9.8.11

Outro lado (2005)

quando se entra na casa,
ouve-se um burburinho quase cego vindo de um dos quartos.
o que poderia ser alguém a rezar o terço, num murmúrio afogado de divino,
o que poderia ser um gemido adolescente solto
                                                                        no calor da própria descoberta,
é, enfim, um pequeno rádio que pretende resistir à morte
encontrando energia em pilhas há muito gastas.
abrindo a porta do quarto, os olhos acomodam-se ao escuro
e o relato do futebol aparece já infiltrado na decoração.

quase sempre, uma estranha noção do amor.
nas suas maneiras de vestir, nos seus avisos de chegada,
quase sempre um amor maltratado, embrutecido, conflituoso,
pedra de lágrimas, animal.
quase sempre, os homens. calças vestidas na ausência dos sentidos,
uma eterna saudade de um colo materno utópico.
quase sempre, no amor, o não saber como o fazer.

há uma luz esguia ao fundo da cidade.
talvez não o reconheças,
                                mas o fundo da cidade está arrumado depois da estrada.
seguimos sempre as placas, como se desejássemos viver pelas normas,
                                                                             pelas autoridades parentais.
e depois chegamos ao fim pensando, sou crescido, mas não sei.
aparece então, no lugar do silêncio, essa luz esguia,
olhos que brilham na sala escura.
e mais uma vez retorna ao pensamento, não sei.

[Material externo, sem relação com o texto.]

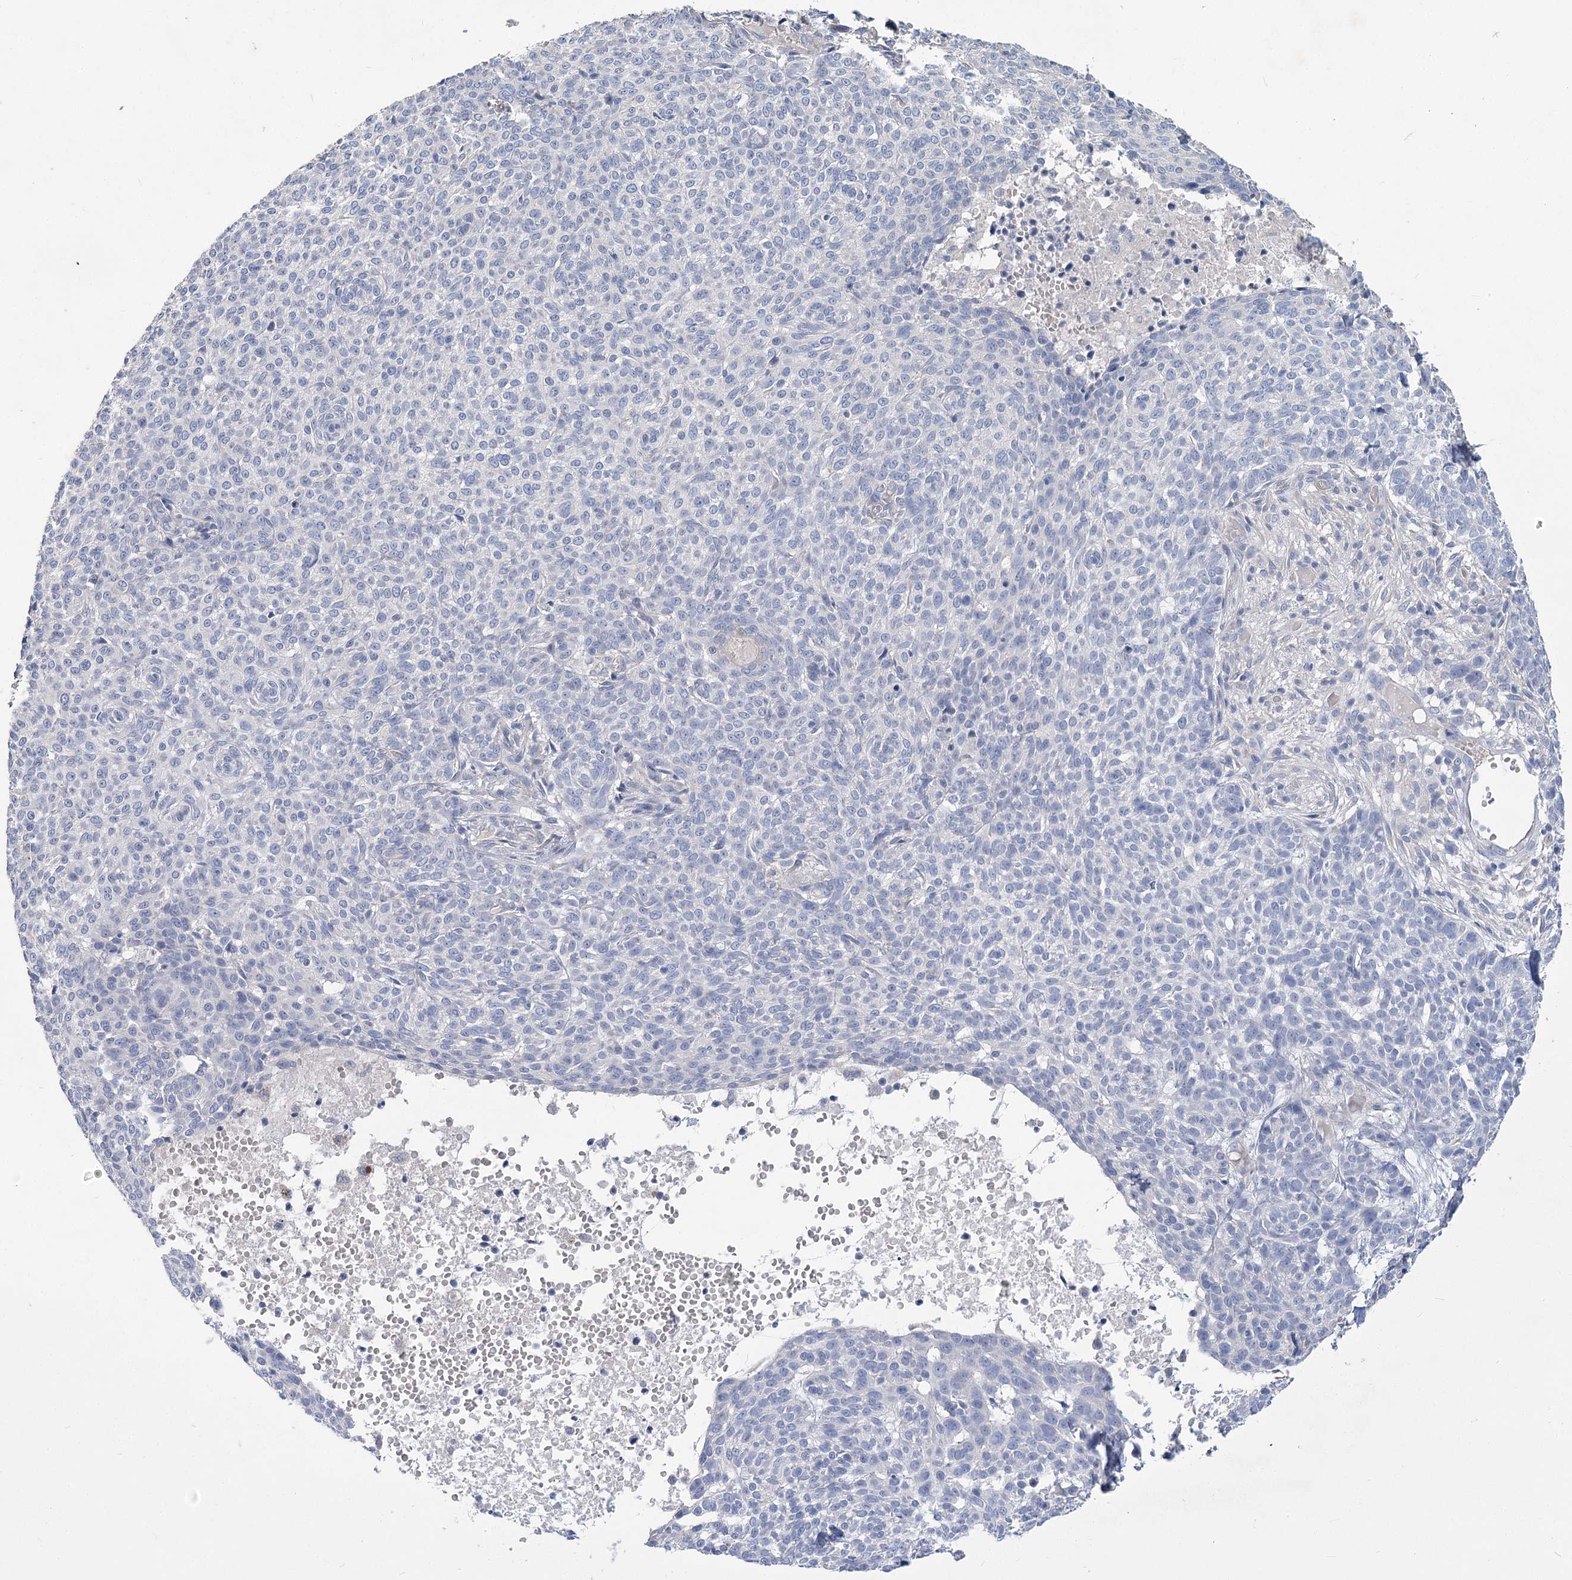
{"staining": {"intensity": "negative", "quantity": "none", "location": "none"}, "tissue": "skin cancer", "cell_type": "Tumor cells", "image_type": "cancer", "snomed": [{"axis": "morphology", "description": "Basal cell carcinoma"}, {"axis": "topography", "description": "Skin"}], "caption": "This is a photomicrograph of IHC staining of skin cancer, which shows no staining in tumor cells.", "gene": "SLC9A3", "patient": {"sex": "male", "age": 85}}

ensaiámos sinfonias de carícias quando ainda só palavras nos podiam servir
e acabámos muitas vezes por adormecer ao som dos vizinhos que partiam
                                                                                                 para o trabalho.
fizemo-nos andar de olhos vermelhos pela rua e adormecemos, outras noites,
nos braços incrédulos de quem mais nos amava.
a tudo isso dedicámos um silêncio escrupuloso
e desenhámos notas nos cadernos de música amarelecidos.
enfim, a sorte, ou o automóvel, ligou-nos os dedos como se cosem as meias:
com linha forte e para sempre.
agora dormimos noites pelos sofás, sinais de camas proibidas,
e aceitamos os erros um do outro, quando nada se aceita de um amor.
para não cairmos em tentação,
                                        fechamos os olhos e olhamo-nos em intermitência.

quis saber da cor cinzenta do nosso último beijo,
alaranjado pelos candeeiros da tua rua fria,
dia de chuva que anoitece.
quis saber dos teus dedos enrolados nos cabelos,
uma brisa de perfume no meu sono ofertado
e deixei-te sair como quem parte.
fiquei ainda no silêncio do carro a ver-te entrar no prédio.
não sei se percebeste que sorria.

eu vou-te dizer sem maiúsculas,
o que será de nós em tantos anos,
vou fazer um gesto sem pronúncia
e inventar o voo dos coelhos.
vou-te dizer o tamanho da morte,
vou-te criar, assim, em palavras,
e depois
serei contigo o silêncio, todos os dias, as manhãs.
e ainda incluo no cardápio, a prosa, o amor, um penso rápido.


in Registo de Nascimento, Livrododia, 2005.